К особенностям лексики как стилистического ресурса, представляющей эпистолярно-художественную речь Шаляпина, можно отнести разнообразие ее функционально-стилистической окраски, в результате чего в эпистолярной манере певца зачастую наблюдается явление «смешения стилей». Приведем примеры: «Я помню, она была махонькая и похожа на ангеленка» [т. 1, с. 511]: махонькая, т. е. «совсем маленькая» - просторечное [Ожегов, Шведова 2001, с. 346], ангеленок - производное от ангел, употребляется в значении «маленький ангел-хранитель», зафиксировано в диалектном словаре [Словарь В. И. Даля: URL: http://sldal. ru (дата обращения: 11. 04. 2011)]; «Я имею большую охоту кое-чего тебе попеть» [т. 1, с. 336], «я должен буду дер­жать курс лечения» [там же]: фактор частотного употребления глагольных форм в данных высказываниях можно рассматривать как черту, характерную для официально-делового стиля (в первом случае наблюдаем такую временную форму, как «настоящее предписания», во втором - «будущее долженствования» [Кожина 1993, с. 143]).

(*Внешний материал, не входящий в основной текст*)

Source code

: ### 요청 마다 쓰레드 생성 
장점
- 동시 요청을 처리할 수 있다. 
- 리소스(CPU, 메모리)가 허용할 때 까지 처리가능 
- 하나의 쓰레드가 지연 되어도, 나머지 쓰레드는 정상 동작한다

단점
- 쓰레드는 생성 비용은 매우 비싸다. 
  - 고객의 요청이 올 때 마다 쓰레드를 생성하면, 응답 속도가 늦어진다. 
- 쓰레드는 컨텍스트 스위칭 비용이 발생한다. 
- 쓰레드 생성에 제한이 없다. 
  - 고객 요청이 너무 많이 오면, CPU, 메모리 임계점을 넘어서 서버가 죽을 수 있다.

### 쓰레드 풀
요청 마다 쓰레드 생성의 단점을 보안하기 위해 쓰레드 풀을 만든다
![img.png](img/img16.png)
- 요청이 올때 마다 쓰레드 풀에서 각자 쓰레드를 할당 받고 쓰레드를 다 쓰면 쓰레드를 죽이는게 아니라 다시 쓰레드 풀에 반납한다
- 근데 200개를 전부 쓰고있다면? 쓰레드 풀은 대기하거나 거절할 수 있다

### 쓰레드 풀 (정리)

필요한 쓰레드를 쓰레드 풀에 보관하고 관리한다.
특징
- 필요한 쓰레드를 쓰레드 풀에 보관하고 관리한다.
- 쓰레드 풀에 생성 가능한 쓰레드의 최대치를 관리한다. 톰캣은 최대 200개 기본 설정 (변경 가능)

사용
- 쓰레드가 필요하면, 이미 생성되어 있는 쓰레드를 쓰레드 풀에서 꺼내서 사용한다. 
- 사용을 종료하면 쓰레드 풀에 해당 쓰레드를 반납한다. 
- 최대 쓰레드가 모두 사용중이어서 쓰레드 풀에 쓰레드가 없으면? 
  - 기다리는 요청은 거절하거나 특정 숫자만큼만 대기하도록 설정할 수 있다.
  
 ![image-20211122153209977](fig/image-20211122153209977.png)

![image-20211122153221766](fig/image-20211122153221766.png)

В качестве средства обращения к адресату в письмах Шаляпина распространена лексема друже - сохранившаяся в современной практике словоупотребления форма звательного падежа старославянского языка, которую можно обозначить как «высокую», «поэтическую». Наиболее употребительные просторечные единицы: ихний (прост.) [МАС: URL: http://feb-web.ru/feb/mas/mas-abc/03/ma117218. htm (дата обращения: 19.04.2011)], жисть (прост., обл. и разг., шутл.) [Словарь Д. Н. Ушакова: URL: http://ushdict.narod.ru/abc/i050.htm (дата обращения: 27.04.2011)].

Выводы

 

Результаты стилистического анализа эпистолярия Шаляпина подтвердили правомерность его квалификации в качестве художественно-литературного варианта реализации эпистолярной жанрово-стилистической модели. В первую очередь об этом свидетельствуют частые случаи использования тропов и фигур, в числе которых наиболее предпочтительны метафора и сравнение. Усилению эстетического эффекта способствует умелое использование автором стилистических ресурсов лексики, привлечение в целях решения своих иллокутивных задач разностилевых единиц. Автор демонстрирует в рамках эпистолярия такой уровень навыков и умений владения русским словом, который достаточен для того, чтобы адресант мог быть причислен к разряду элитарных носителей языка. Письма Шаляпина представляют также богатейший материал, иллюстрирующий теоретическое положение о генетической принадлежности ЭТ разговорной сфере коммуникации, текстовыми маркерами которой выступают лексические единицы соответствующей стилистической окраски.

Генетически обусловленной видится также особая роль в рассматриваемых ЭТ графических средств создания текстовой информации, способствующих интерпретации их адресатом с большей степенью глубины.